## [Questions]
1) Recopiez le texte sur la prise en charge psychiatrique des détenus depuis « Quant à la prise » jusqu'à « dans ces structures. » inclus.
2) Répondez aux questions suivantes à l'aide du texte sur la prise en charge psychiatrique des détenus :
(a) Dans combien de SMPR les chambres d'hospitalisation ne se différencient-elles pas des cellules de détention ?
(b) Quelle durée les hospitalisations des détenus en hôpital psychiatrique ne dépassent-elles souvent pas ?
(c) Qu'est-ce qui rend la prise en charge au sein des UMD particulièrement difficile ?
3) Rédigez la suite du texte sur la prise en charge psychiatrique des détenus, en reprenant après sa dernière phrase.

Or, les SMPR sont principalement localisés dans les maisons d'arrêt, ce qui présente des avantages incontestables pour la réalisation d'évaluations à l'entrée en détention, mais néglige le fait que certains établissements pour peines, en particulier les maisons centrales, accueillent des détenus condamnés à de très longues peines et souffrant parfois de troubles mentaux majeurs ;
- l'hospitalisation au SMPR est pour l'essentiel une hospitalisation de jour, compte tenu de l'absence de personnel soignant la nuit dans la plupart des cas et de l'impossibilité d'y accueillir des détenus sans leur consentement. En outre, comme l'a montré l'étude précitée, « les conditions d'hospitalisation au SMPR ne sont pas réellement comparables à celles des services hospitaliers, les chambres d'hospitalisation ne se différenciant pas des cellules de détention dans dix-sept SMPR. Ces locaux non différenciés peuvent poser problème pour une prise en charge en termes de soins ; notamment en ce qui concerne l'existence de systèmes de réanimation de premier niveau, les risques liés aux lits métalliques en cas de crise, ou la présence de systèmes d'alerte ».
Mais l'aspect le plus critiquable de la prise en charge des détenus atteints de troubles mentaux est sans aucun doute la manière dont ils sont accueillis au sein des hôpitaux psychiatriques lorsqu'une hospitalisation est nécessaire. Réalisée sans leur consentement, cette hospitalisation se déroule le plus souvent, pour des raisons de sécurité, en chambre d'isolement, le détenu étant parfois entravé sans que son état médical le justifie. Dans ces conditions, les durées d'hospitalisation sont particulièrement brèves, ne dépassant souvent pas deux à trois jours, et ne permettent pas la stabilisation attendue de l'état du patient.
Quant à la prise en charge au sein des UMD, elle demeure particulièrement difficile compte tenu du nombre de places très insuffisant dans ces structures.

## [Données à examiner]
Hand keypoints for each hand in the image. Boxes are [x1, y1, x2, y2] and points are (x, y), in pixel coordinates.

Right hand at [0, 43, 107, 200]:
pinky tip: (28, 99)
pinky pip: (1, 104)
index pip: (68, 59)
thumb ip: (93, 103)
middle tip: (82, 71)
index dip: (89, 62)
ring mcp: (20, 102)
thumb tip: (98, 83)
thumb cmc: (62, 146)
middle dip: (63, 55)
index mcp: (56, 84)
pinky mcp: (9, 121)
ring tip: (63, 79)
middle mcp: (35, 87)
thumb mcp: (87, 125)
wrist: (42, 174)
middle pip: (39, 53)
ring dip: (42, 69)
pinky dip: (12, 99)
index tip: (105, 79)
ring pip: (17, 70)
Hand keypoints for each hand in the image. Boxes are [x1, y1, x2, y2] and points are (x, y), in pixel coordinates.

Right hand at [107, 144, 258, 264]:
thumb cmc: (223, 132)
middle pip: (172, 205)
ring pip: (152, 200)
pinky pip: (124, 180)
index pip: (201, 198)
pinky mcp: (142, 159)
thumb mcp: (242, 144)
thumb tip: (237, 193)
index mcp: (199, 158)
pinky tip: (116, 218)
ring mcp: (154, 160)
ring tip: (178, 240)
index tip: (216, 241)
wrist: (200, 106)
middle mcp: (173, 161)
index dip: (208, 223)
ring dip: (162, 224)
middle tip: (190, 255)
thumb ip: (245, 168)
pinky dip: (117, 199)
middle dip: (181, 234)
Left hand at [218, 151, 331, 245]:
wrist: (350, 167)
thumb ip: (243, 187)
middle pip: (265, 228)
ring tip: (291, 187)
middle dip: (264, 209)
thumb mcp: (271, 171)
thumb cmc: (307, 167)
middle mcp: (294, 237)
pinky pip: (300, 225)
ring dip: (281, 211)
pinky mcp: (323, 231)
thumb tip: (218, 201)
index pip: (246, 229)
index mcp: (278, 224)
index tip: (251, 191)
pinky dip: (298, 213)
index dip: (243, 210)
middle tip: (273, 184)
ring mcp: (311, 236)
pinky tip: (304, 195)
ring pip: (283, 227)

## [Réponses par tâche]
1)
Quant à la prise en charge au sein des UMD, elle demeure particulièrement difficile compte tenu du nombre de places très insuffisant dans ces structures.

2)
(a) Dix-sept SMPR.
(b) Deux à trois jours.
(c) Le nombre de places très insuffisant dans ces structures.

3)
b) L'aggravation de certaines pathologies et le risque suicidaire
Comme l'a souligné l'avis rendu en 2006 par le comité consultatif national d'éthique sur la santé et la médecine en prison, l'incarcération peut être source d'aggravation des troubles mentaux de certains détenus sous le double effet de l'insuffisance des soins dispensés déjà mentionnée et des conditions de vie dans les établissements pénitentiaires (promiscuité, troubles du sommeil...). Cette situation met en danger ces personnes, qui peuvent porter atteinte à elles-mêmes (automutilations, suicides) ou au personnel pénitentiaire et à leurs codétenus. Le rapport établi en 2009 par le docteur Louis Albrand sur la prévention du suicide en milieu carcéral montre en particulier que la dépression, lorsqu'elle n'est pas prise en charge, est la première cause de suicide en prison.
c) L'absence d'articulation entre le milieu carcéral et la prise en charge à l'issue de la peine
L'insuffisance de la prise en charge se manifeste enfin au moment de la sortie de prison. Hors les cas où les détenus libérés font l'objet de mesures telles que le suivi socio-judiciaire ou l'injonction de soins, ils sont bien souvent remis en liberté sans qu'aucun suivi particulier soit prévu. Même si, selon l'étude précitée sur la prise en charge de la santé mentale des détenus en 2003, 85 % des SMPR déclaraient avoir une activité post-pénale pour les détenus suivis pendant leur incarcération qui nécessitaient une poursuite des soins en milieu ouvert, 1 400 patients seulement avaient été vus par les équipes des SMPR, à domicile ou dans une structure extérieure à la prison, soit 4 % de la population suivie plus d'une fois dans l'année.
Le passage de relais au secteur psychiatrique général n'apparaît qu'imparfaitement assuré et certaines des personnalités entendues par le groupe de travail ont souligné le manque de structures intermédiaires susceptibles d'accueillir des sortants de prison pour ménager une transition entre la prison et une prise en charge ambulatoire.